## [Instruction 1]
Decide whether each statement below agrees with the calibration exercise for a language model. Answer yes or no for each, and quote the words of the text that decide it.
(a) The prompt should use a zero-shot setting with positive and negative labels.
(b) For the label-bias method, T is set to 100.
(c) ECE stands for Expected Classification Error.
## [Instruction 2]
Write the passage that comes next in the calibration exercise for a language model, starting right after its final sentence.

## [Source extract]
In this section, you will calibrate the large language model using the methods that reviewed in class.

For prompt use the zero-shot setting with positive and negative labels.

### Calibrate before Use

In this part, you should use the method of "the Calibrate before Use" paper which was discussed in class, and get the calibration coefficients of the positive and negative labels, then combine it with your model and report metrics. You can read this paper in [this link](https://arxiv.org/abs/2102.09690).

In [None]:
pos_prob_calibration = 0
neg_prob_calibration = 0

## Your code begins ##

## Your code ends ##

print(f'Positive prob: {pos_prob_calibration}')
print(f'Negative prob: {neg_prob_calibration}')

In [None]:
pos_token = 'positive'
neg_token = 'negative'
prompt_template = '''
What is the sentiment of the following text? Choose between {pos_token} or {neg_token}.
{text}
The sentiment of the above text is: '''

texts = [
    prompt_template.format(
        text=row['text'],
        pos_token=pos_token, 
        neg_token=neg_token
    )
    for row in data
]
true_labels = [
    row['label']
    for row in data
]
## Your code begins ##
predicted_labels = None
## Your code ends ##
print(classification_report(y_true=true_labels, y_pred=predicted_labels))

### Mitigating label biases for in-context learning

In this part, you should use the method of "Mitigating label biases for in-context learning" paper which was discussed in class, and get the calibration coefficients of the positive and negative labels, then combine it with your model and report metrics.

Use `calibration_context` list for context and consider `T = 1000`

In [None]:
T = 1000
pos_prob_calibration = 0
neg_prob_calibration = 0

## Your code begins ##

## Your code ends ##

pos_prob_calibration/=T
neg_prob_calibration/=T

print(f'Positive prob: {pos_prob_calibration}')
print(f'Negative prob: {neg_prob_calibration}')

In [None]:
pos_token = 'positive'
neg_token = 'negative'
prompt_template = '''
What is the sentiment of the following text? Choose between {pos_token} or {neg_token}.
{text}
The sentiment of the above text is: '''

texts = [
    prompt_template.format(
        text=row['text'],
        pos_token=pos_token, 
        neg_token=neg_token
    )
    for row in data
]
true_labels = [
    row['label']
    for row in data
]
## Your code begins ##
predicted_labels = None
## Your code ends ##
print(classification_report(y_true=true_labels, y_pred=predicted_labels))

## ECE (20 Points)

ECE stands for Expected Calibration Error. It is a metric used to evaluate the calibration of probabilistic predictions made by a machine learning model.

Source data

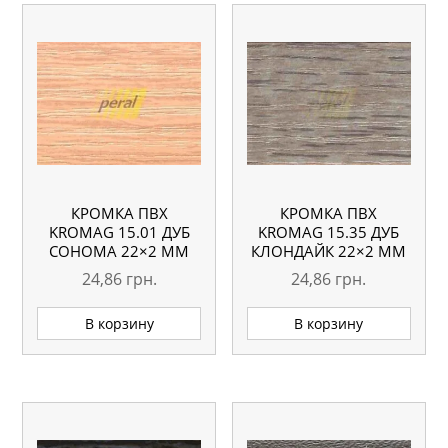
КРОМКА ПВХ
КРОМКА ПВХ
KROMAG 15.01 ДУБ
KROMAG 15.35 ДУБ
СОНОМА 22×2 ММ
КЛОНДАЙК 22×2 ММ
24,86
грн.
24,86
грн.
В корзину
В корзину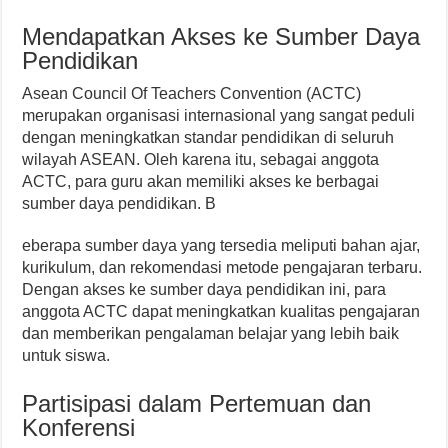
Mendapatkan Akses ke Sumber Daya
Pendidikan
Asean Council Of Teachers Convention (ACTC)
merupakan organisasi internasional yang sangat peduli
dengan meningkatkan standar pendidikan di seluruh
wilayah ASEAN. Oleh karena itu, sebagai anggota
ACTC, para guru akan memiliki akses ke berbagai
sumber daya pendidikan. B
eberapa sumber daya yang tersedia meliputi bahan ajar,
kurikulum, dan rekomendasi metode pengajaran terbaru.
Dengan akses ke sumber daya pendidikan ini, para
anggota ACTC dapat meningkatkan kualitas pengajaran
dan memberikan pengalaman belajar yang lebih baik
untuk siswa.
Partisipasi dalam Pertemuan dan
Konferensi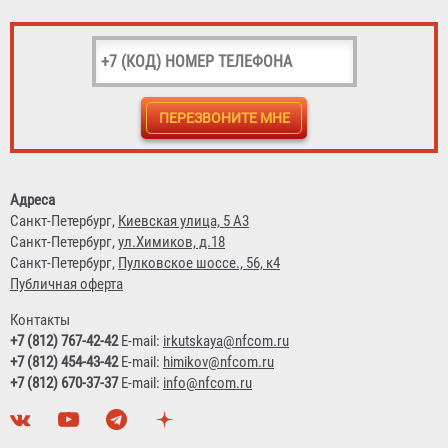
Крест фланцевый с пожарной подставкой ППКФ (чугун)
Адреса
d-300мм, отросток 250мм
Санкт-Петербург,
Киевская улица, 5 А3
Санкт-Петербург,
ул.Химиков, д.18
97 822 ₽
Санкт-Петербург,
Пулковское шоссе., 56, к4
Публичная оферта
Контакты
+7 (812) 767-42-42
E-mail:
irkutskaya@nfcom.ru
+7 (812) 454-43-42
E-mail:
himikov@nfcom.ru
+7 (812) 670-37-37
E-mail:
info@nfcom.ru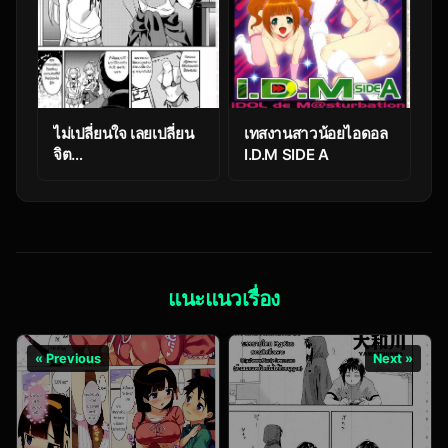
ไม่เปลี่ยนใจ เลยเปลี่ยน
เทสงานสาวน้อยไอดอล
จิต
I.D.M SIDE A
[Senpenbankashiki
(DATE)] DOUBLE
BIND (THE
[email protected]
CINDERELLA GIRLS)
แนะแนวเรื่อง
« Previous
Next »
--
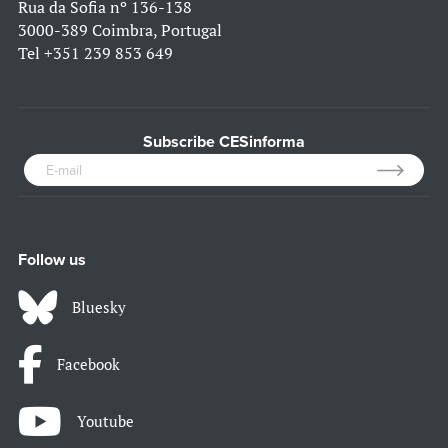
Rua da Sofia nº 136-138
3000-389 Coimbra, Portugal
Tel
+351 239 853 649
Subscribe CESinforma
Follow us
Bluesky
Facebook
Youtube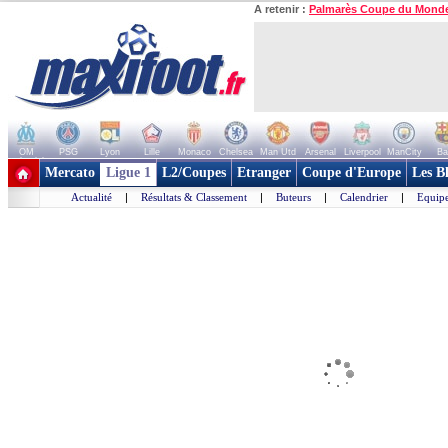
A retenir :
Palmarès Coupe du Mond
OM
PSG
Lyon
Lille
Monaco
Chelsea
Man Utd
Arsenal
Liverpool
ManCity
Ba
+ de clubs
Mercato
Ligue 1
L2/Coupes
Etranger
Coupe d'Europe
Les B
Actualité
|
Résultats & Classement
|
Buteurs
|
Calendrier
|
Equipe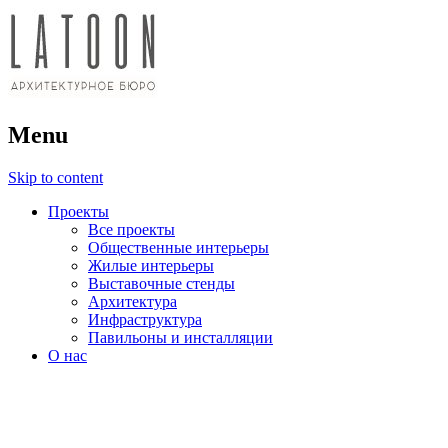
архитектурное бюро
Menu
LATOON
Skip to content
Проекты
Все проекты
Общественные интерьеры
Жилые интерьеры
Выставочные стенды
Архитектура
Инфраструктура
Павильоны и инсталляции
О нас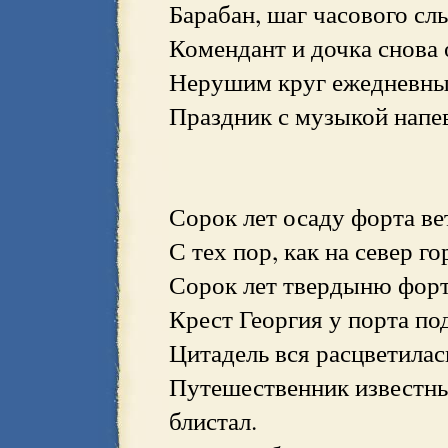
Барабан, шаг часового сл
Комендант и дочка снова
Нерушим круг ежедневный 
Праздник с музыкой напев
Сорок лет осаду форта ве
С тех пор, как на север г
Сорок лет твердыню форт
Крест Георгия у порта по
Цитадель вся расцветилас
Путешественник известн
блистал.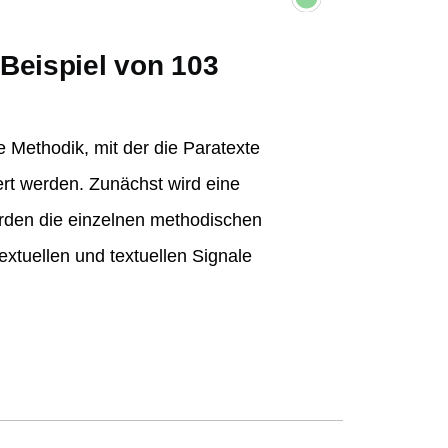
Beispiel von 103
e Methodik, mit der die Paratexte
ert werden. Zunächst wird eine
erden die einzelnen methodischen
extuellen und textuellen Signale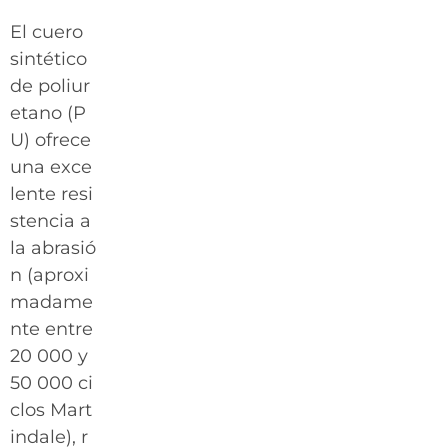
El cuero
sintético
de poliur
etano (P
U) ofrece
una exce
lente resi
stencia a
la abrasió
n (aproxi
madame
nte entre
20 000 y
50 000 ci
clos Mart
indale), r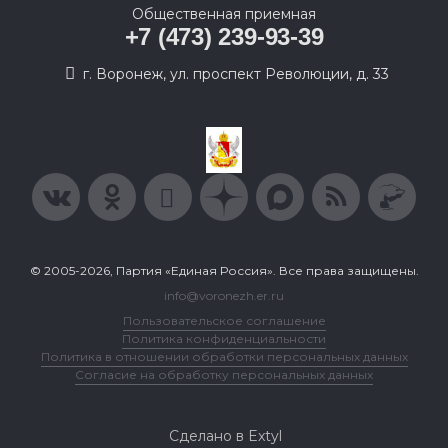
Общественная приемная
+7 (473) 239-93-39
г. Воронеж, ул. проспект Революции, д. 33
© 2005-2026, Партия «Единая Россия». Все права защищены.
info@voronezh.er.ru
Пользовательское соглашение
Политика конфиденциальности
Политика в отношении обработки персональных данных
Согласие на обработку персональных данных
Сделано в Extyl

## [Written response 1]
(a) Yes: "For prompt use the zero-shot setting with positive and negative labels."
(b) No: "Use `calibration_context` list for context and consider `T = 1000`"
(c) No: "ECE stands for Expected Calibration Error."

## [Written response 2]
The Expected Calibration Error measures the average difference between the predicted confidence (probability) and the true accuracy across different confidence levels.
ECE is calculated by dividing the confidence interval into smaller bins and computing the average difference between the predicted accuracy and the true accuracy within each bin. It provides a quantitative measure of how well a model's predicted probabilities align with the actual outcomes. Lower values of ECE indicate better calibration, while higher values indicate greater miscalibration.

To calculate the ECE follow these steps:

1- Divide the predictions into different confidence bins.

2- Calculate the average confidence and accuracy for each bin. Confidence can be defined as the mean predicted probability within each bin, and accuracy can be calculated as the proportion of correct predictions within each bin.

3- Compute the difference between the average confidence and accuracy for each bin.

4- Weight the differences by the fraction of examples in each bin to obtain the weighted difference for each bin and sum up the weighted differences across all bins to get the ECE.

Here is a general formula to calculate ECE:
$$
\text{ECE} = \sum \left( \left| \text{Accuracy}_i - \text{Confidence}_i \right| \times \frac{N_i}{N} \right)
$$
You should implement this metric in the following cell.

In [None]:
def ECE(output, ground_truth, bins=4):
    ## Your code begins ##

    ## Your code ends ##

    return ece

In the following cell, calculate the ECE for the two calibration methods you implemented.

In [None]:
## Your code begins ##

ece = ECE(certainty1, gt1)
print(f'ECE for Calibrate before Use: {ece}')

ece = ECE(certainty2, gt2)
print(f'ECE for Mitigating label biases for in-context learning: {ece}')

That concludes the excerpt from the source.